In terms of other short PA self-report measures which could be appropriate for primary care, a systematic review of studies validating the short form of the International Physical Activity Questionnaire (IPAQ) found that it significantly overestimated PA when compared to objective measurement [28]. A recent review of reliability and validity of 34 new PA questionnaires assessed their performance across age groups. In the elderly they found that although there is a reasonable reliability (median correlation coefficient 0.60-0.65 in existing questionnaires and 0.70 in the newer questionnaires) the validity was ‘poor to acceptable’ in the elderly (0.35-0.40 in existing and 0.41 in new questionnaires). They also identified sedentary behaviour as a difficult domain to assess using questionnaires, with poor correlation with objective measures [29]. A global physical activity questionnaire that has been validated against national self-report survey data in a large study of almost 2 million patients in the US is the Exercise Vital Sign- a 2-item PA questionnaire [30] but to date has not been validated against an objective PA measure or used in UK primary care.

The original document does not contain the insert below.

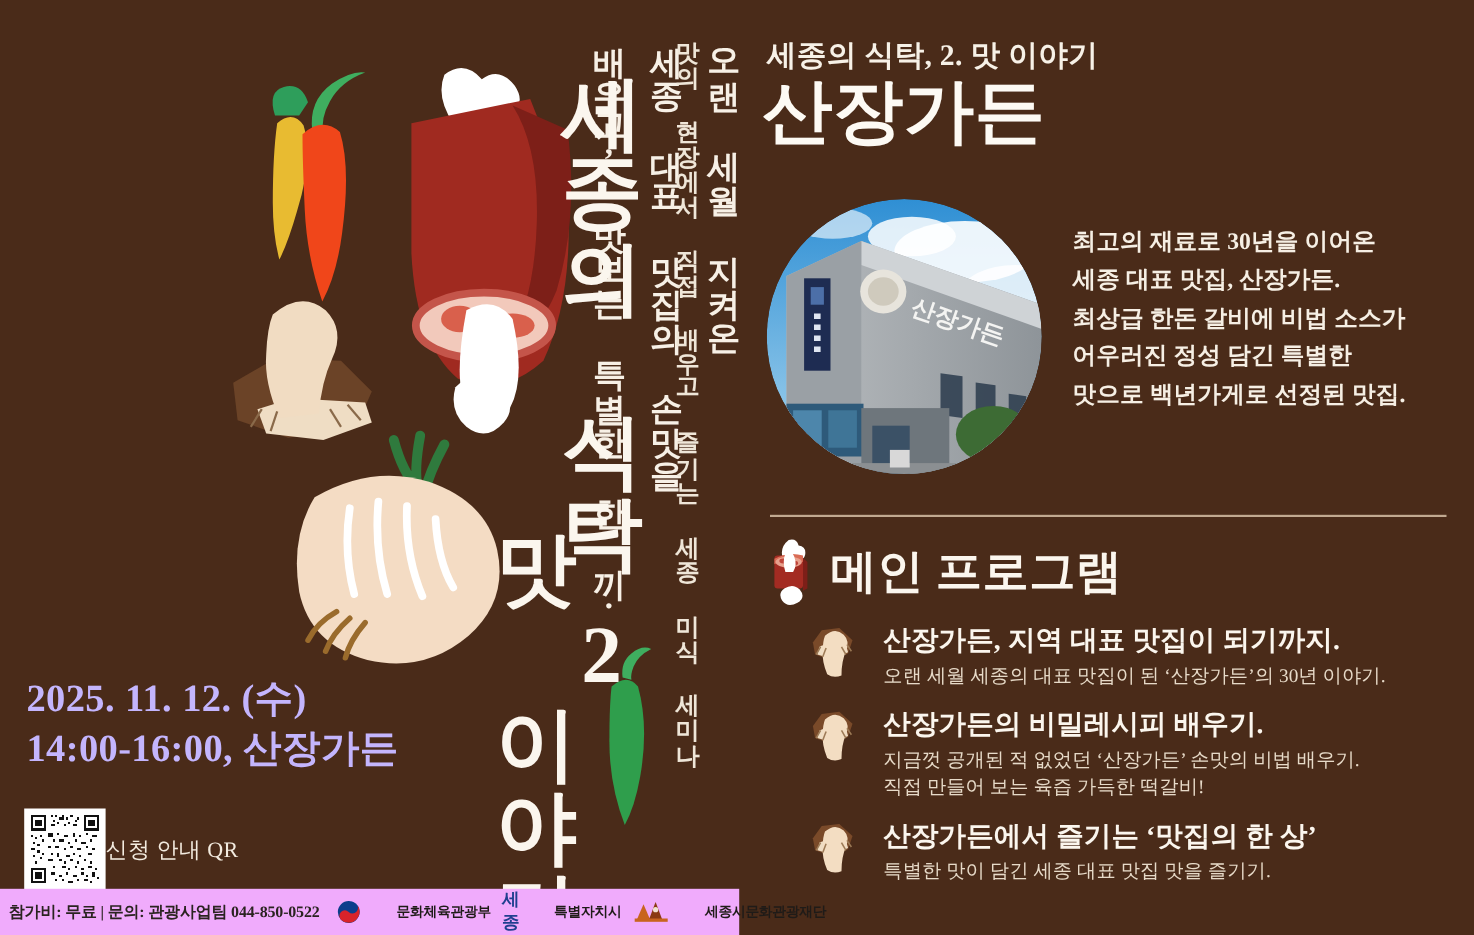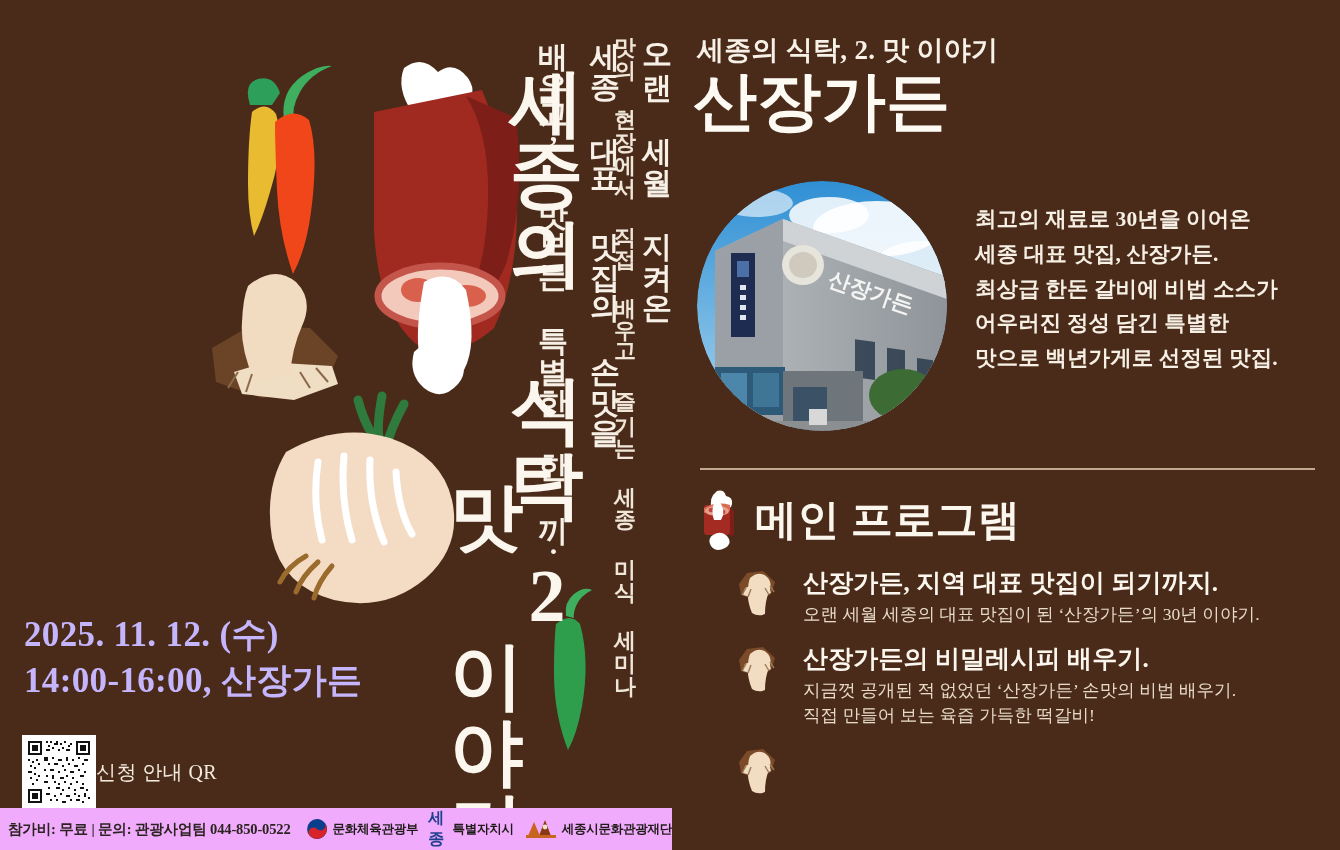"산장가든에서 즐기는 ‘맛집의 한 상’" div.prog-body { html: none -> <div> <div>산장가든에서 즐기는 ‘맛집의 한 상’</div> <div>특별한 맛이 담긴 세종 대표 맛집 맛을 즐기기.</div> </div> }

Implications for research and practice
The health benefits of PA, specifically in older adults, have been well documented and an accurate validated tool that would identify which older patients would benefit most from a PA intervention would be of great benefit in general practice. In response to GPs’ concerns over GPPAQ, NICE recommended further studies. This study suggests that whilst the GPPAQ has reasonable reliability, it is not a valid tool for assessing PA levels in older adults. Our findings therefore support the retraction of GPPAQ from the hypertension QOF [13] and question its continued use in NHS health checks [6] for this age group. Currently while there are good cheap pedometers which, when worn on the hip measure step-counts, they do not measure physical activity intensity. Accelerometers worn on the hip, such as those used in our study, provide measures of both steps and intensity and thus of MVPA. They are however relatively expensive and a little uncomfortable to wear. Wrist worn devices offer improved wear acceptability, and potentially 24 h wear-time, and can be waterproofed. However, accelerometers worn on the hip generally do better than similar data from wrist worn accelerometers for measuring energy expenditure. Moreover, accurately identifying sedentary behaviour from a lack of wrist motion presents significant challenges [31]. Nevertheless, improvements and rapid technological advances in PA measurement, including the use of smartphone applications and cheap accelerometers, are likely to provide more robust measures of PA in primary care, rather than relying on short but invalid questionnaires.